People Are Bunny (1959)
Directed by Robert McKimson
Story by Tedd Pierce
Animation by Warren Batchelder, Tom Ray, Ted Bonnicksen, George Grandpré, David R. Green
Music by Milt Franklyn

Daffy Duck is watching television and dials into “The QTTV Sportsman Hour” where the host promises $1,000 for the first viewer who brings a rabbit into the station. Daffy tries to lure Bugs with free tickets to a television show, but when Bugs declines Daffy grabs a rifle and forces him to travel to QTTV. Once at the station, Bugs and Daffy have separate experiences with game shows – Bugs enjoys a profitable outcome while Daffy’s excursion ends painfully.

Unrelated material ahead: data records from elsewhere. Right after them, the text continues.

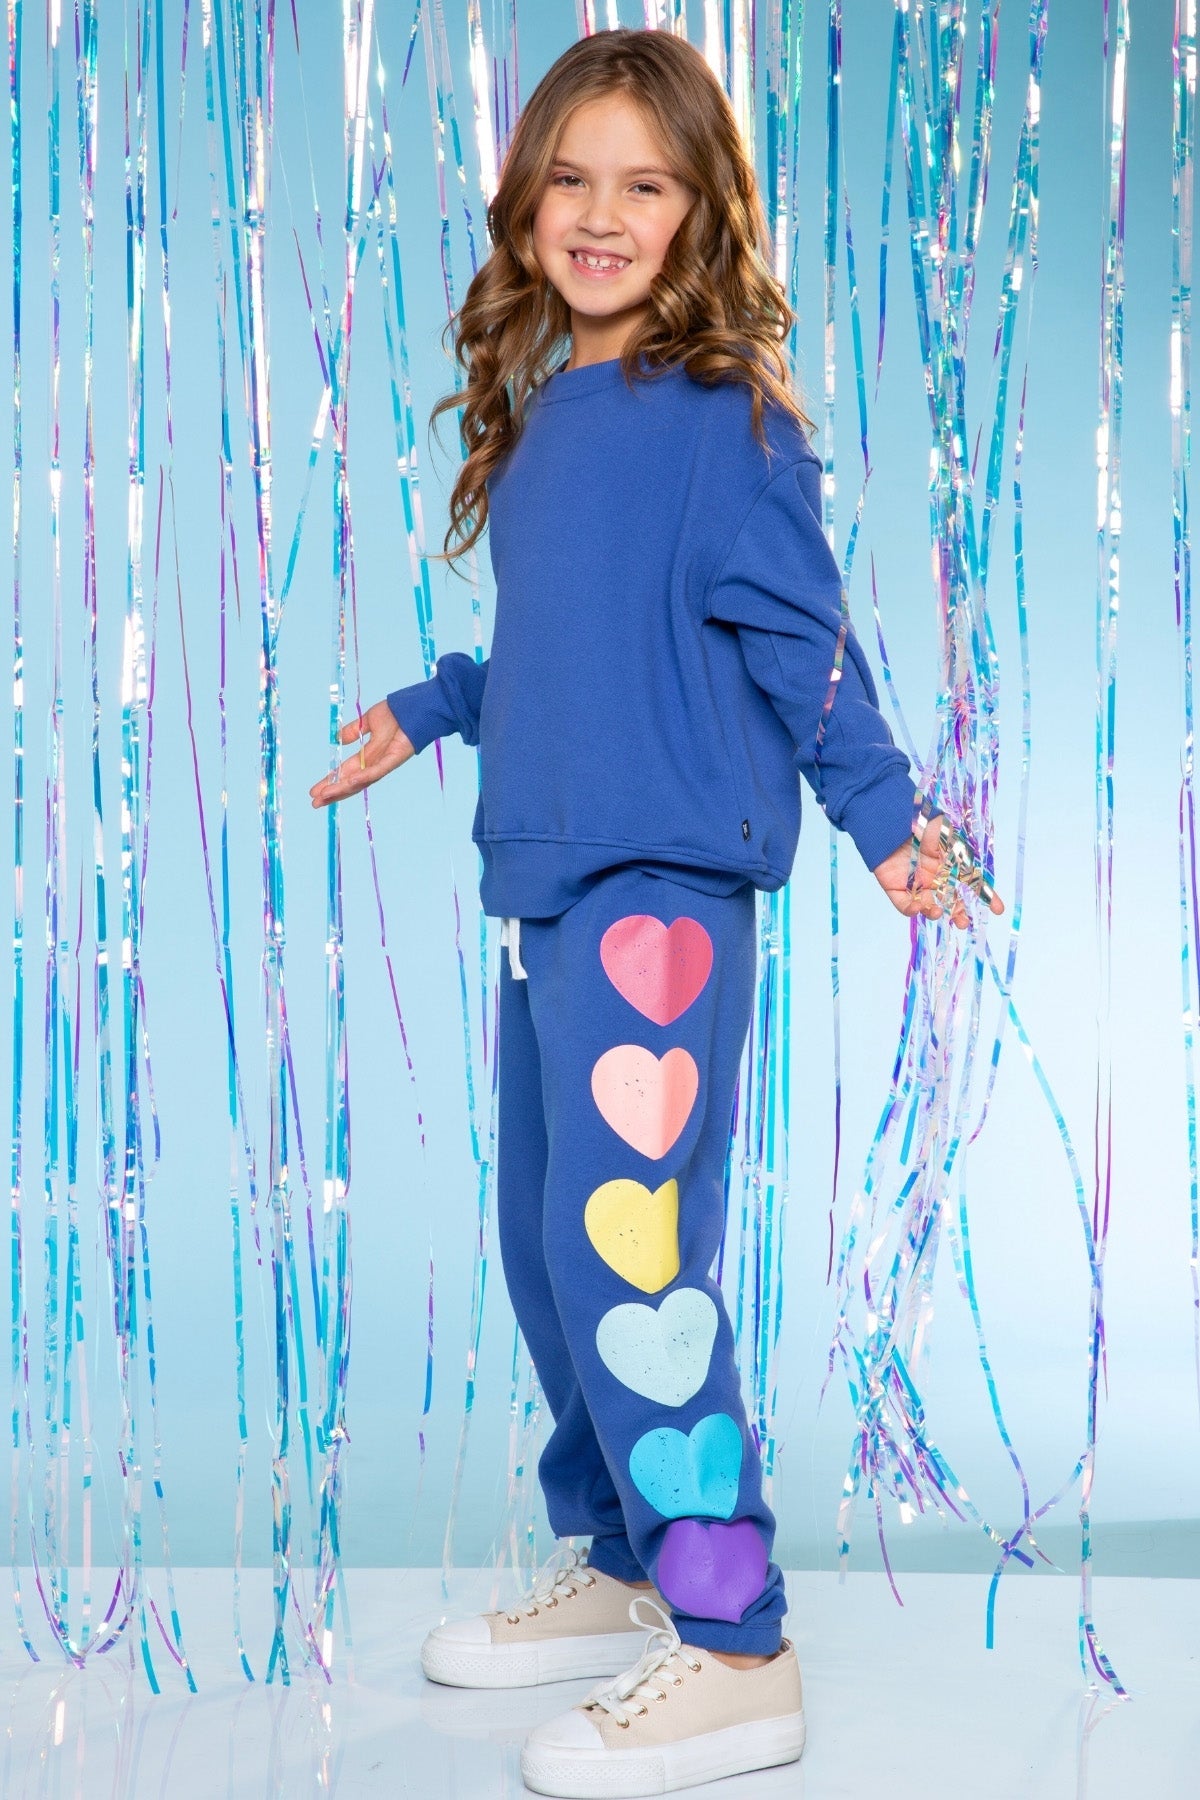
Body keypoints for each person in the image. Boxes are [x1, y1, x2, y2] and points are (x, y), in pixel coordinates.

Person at [309, 26, 1004, 1800]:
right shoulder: (554, 415)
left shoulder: (726, 424)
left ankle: (736, 1647)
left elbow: (805, 648)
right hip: (551, 900)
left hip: (660, 906)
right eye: (572, 178)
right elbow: (577, 652)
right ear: (526, 198)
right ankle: (629, 1561)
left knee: (629, 1262)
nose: (601, 214)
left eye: (646, 184)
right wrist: (436, 705)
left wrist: (887, 820)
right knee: (554, 1252)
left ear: (701, 215)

The last Bugs Bunny cartoon of the 1950s, “People Are Bunny” is Robert McKimson’s reworking of his 1956 “Wideo Wabbit.” But this version is faster and funnier thanks to the substitution of the too-easily-tricked Elmer Fudd with Daffy Duck as Bugs’ nemesis. Daffy’s neuroticism, greed, and temper ultimately work against him, especially with violent sight gags involving a dynamite stick blowing up in his face and his getting shot on live television by a circle of hunters. The results are sadistically funny, marking some of the most invigorating comeuppance served on Daffy in the frenemy cartoons he made with Bugs.

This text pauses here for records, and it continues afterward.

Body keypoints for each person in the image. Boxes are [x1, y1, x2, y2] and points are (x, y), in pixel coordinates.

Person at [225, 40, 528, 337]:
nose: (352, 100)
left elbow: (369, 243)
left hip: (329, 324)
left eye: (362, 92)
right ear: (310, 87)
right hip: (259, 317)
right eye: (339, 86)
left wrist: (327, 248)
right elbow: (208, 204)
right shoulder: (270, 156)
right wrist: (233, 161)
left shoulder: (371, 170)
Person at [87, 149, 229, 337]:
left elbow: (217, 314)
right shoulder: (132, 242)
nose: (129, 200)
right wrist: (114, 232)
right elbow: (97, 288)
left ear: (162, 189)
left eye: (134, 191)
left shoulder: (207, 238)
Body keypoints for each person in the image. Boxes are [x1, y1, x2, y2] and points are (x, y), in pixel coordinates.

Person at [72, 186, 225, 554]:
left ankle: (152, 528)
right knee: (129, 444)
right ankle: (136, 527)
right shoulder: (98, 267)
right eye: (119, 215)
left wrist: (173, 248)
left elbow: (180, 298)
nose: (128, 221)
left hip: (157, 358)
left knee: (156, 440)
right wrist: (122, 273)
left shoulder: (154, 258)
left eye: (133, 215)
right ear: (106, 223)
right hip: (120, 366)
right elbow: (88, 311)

Some funny moments involve a spoof of the excessively generous grand prizes awarded by quiz shows (including a key to Fort Knox!) and Bugs winning a telephone prize for quickly answering a complex multiplication question – resulting in the pay phone pouring out a flood of coins, slot machine-style.

This short recycles several gags from “Wideo Wabbit,” but the gem of this cartoon is an original funny-nasty parody of Art Linkletter’s show “People Are Funny.” In this version, the happily malevolent Art Lamplighter (voiced by an unbilled Daws Butler) delights in viciously pranking an unsuspecting Daffy, resulting in his being left unconscious in a street after being hit by a motor scooter. This type of spiked humor harkened back to the wild and wooly comedy from the mid-1940s Bugs Bunny cartoons rather than the more benign gags that weighed down too much of the late-1950s output.